Abstract Malaria remains a major human parasitic disease with over half a million deaths and 247 million cases every year. The WHO approved vaccines, RTS,S/AS01 (MosquirixTM) and R21/Matrix-M target the major Plasmodium falciparum (Pf) pre-erythrocytic stage circumsporozoite protein (CSP) antigen (Ag). They have limited efficacy and fall short of the global Malaria Vaccine Technology Roadmap goal of developing a 75%- effective vaccine. The mechanisms underlying both vaccines are poorly understood. There was only very limited analysis of the cellular responses associated with RTS,S/AS01 vaccination, partially due to the lack of sufficiently powerful high dimensional flow cytometry analyses at the time of the study.
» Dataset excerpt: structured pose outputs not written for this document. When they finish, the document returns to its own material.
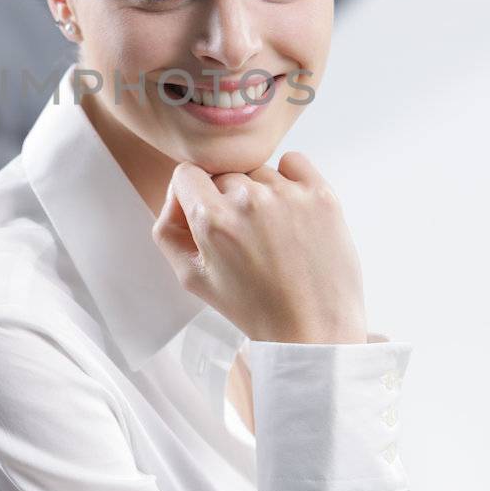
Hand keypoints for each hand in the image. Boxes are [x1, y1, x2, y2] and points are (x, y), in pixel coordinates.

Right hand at [152, 151, 366, 344]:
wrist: (313, 328)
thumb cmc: (254, 307)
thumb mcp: (192, 278)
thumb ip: (168, 230)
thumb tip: (176, 197)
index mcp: (212, 219)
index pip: (186, 174)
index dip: (192, 195)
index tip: (205, 214)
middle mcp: (249, 200)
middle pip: (225, 175)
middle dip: (228, 201)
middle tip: (245, 239)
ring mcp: (288, 194)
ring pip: (259, 173)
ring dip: (261, 195)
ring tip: (274, 235)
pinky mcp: (320, 194)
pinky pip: (294, 163)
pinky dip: (291, 180)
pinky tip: (292, 213)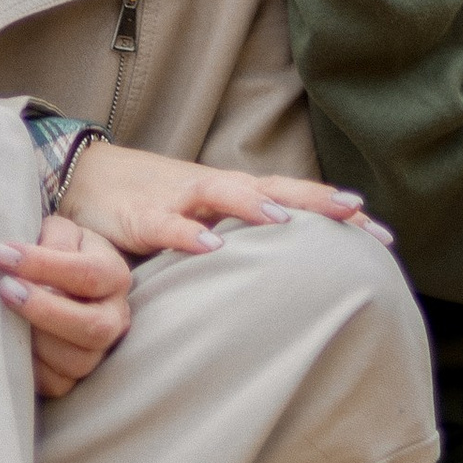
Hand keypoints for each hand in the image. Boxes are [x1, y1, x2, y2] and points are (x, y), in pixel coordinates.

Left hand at [0, 213, 132, 397]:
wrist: (60, 278)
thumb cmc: (57, 250)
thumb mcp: (59, 233)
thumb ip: (51, 240)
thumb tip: (21, 260)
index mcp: (114, 275)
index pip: (87, 274)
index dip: (42, 265)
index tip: (1, 254)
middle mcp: (115, 316)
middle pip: (93, 327)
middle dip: (44, 311)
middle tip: (4, 290)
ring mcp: (100, 350)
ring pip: (76, 361)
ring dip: (35, 341)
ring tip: (3, 318)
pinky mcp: (78, 375)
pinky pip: (58, 383)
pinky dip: (32, 369)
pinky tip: (10, 344)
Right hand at [60, 138, 387, 258]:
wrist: (79, 178)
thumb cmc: (145, 208)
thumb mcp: (198, 228)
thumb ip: (235, 250)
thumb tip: (286, 285)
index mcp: (232, 197)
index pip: (294, 200)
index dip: (335, 214)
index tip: (383, 236)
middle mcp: (212, 191)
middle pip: (274, 189)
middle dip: (316, 201)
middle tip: (359, 215)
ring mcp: (177, 198)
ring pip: (225, 195)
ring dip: (257, 206)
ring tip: (291, 222)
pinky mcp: (139, 215)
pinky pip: (166, 225)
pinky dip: (188, 234)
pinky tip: (210, 247)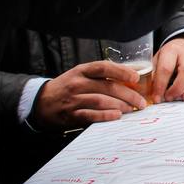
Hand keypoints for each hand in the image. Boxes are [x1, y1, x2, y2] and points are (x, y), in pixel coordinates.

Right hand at [31, 60, 147, 129]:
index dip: (121, 71)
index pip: (104, 67)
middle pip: (107, 86)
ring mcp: (74, 99)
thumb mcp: (80, 75)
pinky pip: (91, 115)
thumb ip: (99, 76)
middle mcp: (78, 83)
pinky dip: (106, 116)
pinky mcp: (71, 115)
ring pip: (101, 101)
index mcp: (82, 70)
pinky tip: (117, 116)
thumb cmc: (67, 87)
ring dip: (120, 106)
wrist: (41, 102)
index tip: (136, 78)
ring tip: (132, 109)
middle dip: (128, 94)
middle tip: (141, 102)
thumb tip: (129, 81)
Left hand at [152, 36, 183, 102]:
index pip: (166, 68)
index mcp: (171, 50)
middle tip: (171, 98)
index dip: (161, 85)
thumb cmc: (168, 58)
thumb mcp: (157, 62)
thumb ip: (154, 76)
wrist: (183, 46)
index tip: (157, 98)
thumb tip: (150, 94)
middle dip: (178, 88)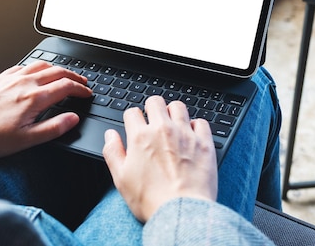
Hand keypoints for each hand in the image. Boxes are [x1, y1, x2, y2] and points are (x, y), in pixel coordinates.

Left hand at [0, 61, 91, 157]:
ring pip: (41, 65)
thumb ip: (53, 128)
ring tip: (65, 74)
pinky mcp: (1, 78)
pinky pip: (24, 65)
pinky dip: (37, 66)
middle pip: (57, 71)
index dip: (81, 90)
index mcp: (34, 98)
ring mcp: (12, 78)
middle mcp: (25, 83)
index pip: (66, 87)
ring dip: (57, 68)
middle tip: (83, 82)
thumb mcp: (26, 140)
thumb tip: (73, 119)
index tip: (87, 94)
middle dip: (74, 76)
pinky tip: (37, 71)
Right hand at [103, 96, 217, 222]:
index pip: (132, 112)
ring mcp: (185, 134)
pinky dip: (195, 125)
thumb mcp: (120, 178)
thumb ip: (112, 152)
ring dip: (173, 112)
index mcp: (140, 137)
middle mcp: (163, 130)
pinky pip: (201, 122)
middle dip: (151, 108)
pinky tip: (191, 135)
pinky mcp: (204, 143)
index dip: (132, 118)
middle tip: (153, 119)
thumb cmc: (151, 200)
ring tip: (172, 123)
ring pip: (178, 106)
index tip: (135, 125)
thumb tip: (110, 135)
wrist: (182, 212)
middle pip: (155, 101)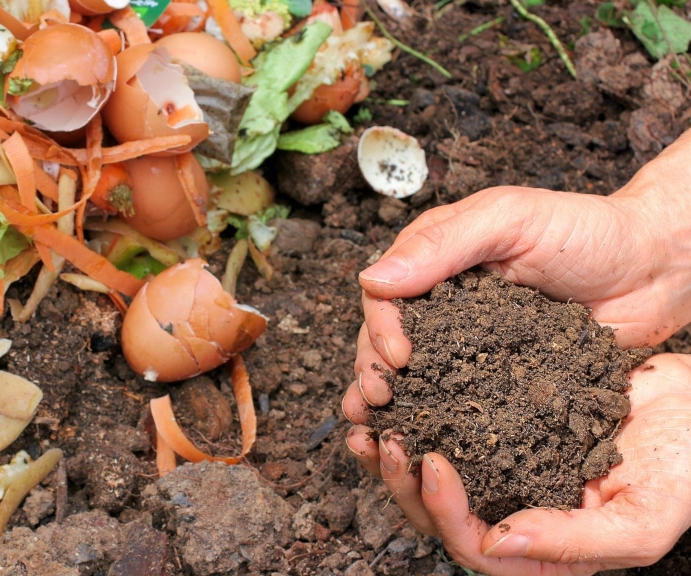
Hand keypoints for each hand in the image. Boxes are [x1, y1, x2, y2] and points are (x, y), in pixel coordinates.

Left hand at [345, 353, 690, 574]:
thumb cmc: (685, 467)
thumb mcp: (643, 518)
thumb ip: (574, 541)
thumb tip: (495, 541)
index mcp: (544, 550)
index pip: (475, 547)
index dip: (444, 510)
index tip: (431, 461)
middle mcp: (515, 512)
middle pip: (439, 514)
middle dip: (402, 481)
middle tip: (384, 438)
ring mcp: (505, 469)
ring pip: (433, 473)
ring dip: (396, 450)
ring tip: (369, 417)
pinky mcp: (500, 426)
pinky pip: (448, 425)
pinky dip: (419, 411)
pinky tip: (400, 388)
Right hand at [346, 127, 690, 416]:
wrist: (654, 269)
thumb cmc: (587, 230)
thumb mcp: (510, 219)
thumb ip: (443, 244)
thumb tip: (372, 279)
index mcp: (435, 260)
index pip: (384, 295)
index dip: (380, 327)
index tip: (398, 356)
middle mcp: (443, 304)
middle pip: (387, 339)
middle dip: (373, 370)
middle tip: (379, 400)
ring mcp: (469, 343)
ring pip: (415, 375)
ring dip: (393, 402)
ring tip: (380, 431)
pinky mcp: (497, 378)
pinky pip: (459, 400)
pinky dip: (436, 420)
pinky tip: (422, 442)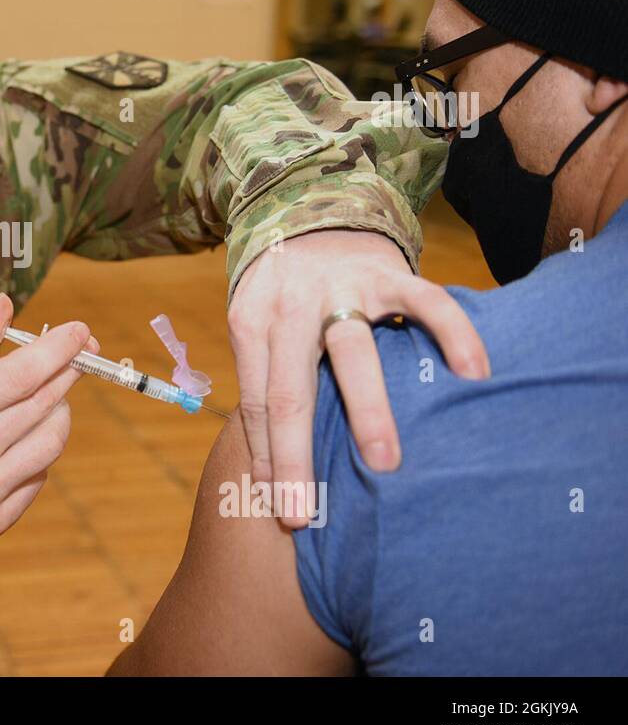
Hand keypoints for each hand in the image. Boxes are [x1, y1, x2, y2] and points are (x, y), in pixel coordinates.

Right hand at [0, 293, 95, 543]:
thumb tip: (7, 305)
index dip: (57, 349)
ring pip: (51, 441)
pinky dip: (39, 450)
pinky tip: (21, 438)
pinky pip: (40, 475)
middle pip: (43, 404)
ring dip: (59, 410)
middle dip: (68, 371)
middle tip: (80, 352)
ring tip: (46, 397)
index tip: (80, 330)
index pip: (22, 375)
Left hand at [228, 229, 488, 526]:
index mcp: (252, 324)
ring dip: (367, 409)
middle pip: (291, 388)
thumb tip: (267, 474)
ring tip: (383, 463)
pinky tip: (473, 373)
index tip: (284, 512)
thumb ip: (266, 385)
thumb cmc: (284, 295)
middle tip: (308, 509)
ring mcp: (340, 288)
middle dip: (297, 453)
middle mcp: (291, 306)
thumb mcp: (258, 329)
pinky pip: (424, 301)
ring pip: (351, 351)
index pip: (259, 404)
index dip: (268, 459)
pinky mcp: (388, 272)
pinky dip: (450, 334)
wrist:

In contrast to protection afforded by vaccines, natural immunity provides long lived, robust protection from severe disease and death and infection is associated with minimal to no clinical symptoms. Thus, there is a pressing need to understand the cellular immune determinants associated with clinical immunity, to inform second generation vaccines. To gain insights into clinical immunity, we conducted a prospective study in a malaria endemic region in Malawi, with clinically immune and clinically susceptible individuals, using high dimensional flow cytometry phenotyping and single cell transcriptomic. We discovered in the blood of Pf-infected patients, a population of clonally expanded memory CD4+ T cells that express a robust cytolytic signature and reacted to the Pf-derived CSP Ag that is also the target of RTS,S/AS01 and R21 vaccines. We hypothesize that CSP-specific cytolytic memory CD4+ T cells could represent important mediators of natural and vaccine-induced immunity against malaria by limiting sporozoite and liver stage pre-erythrocytic infection. Here we propose to use murine models of radiation arrested sporozoites (RAS) immunization and sporozoite mosquito infection to explore the kinetics, differentiation requirements, functions and protective capacity of CSP-specific cytolytic CD4+ T cells during malaria.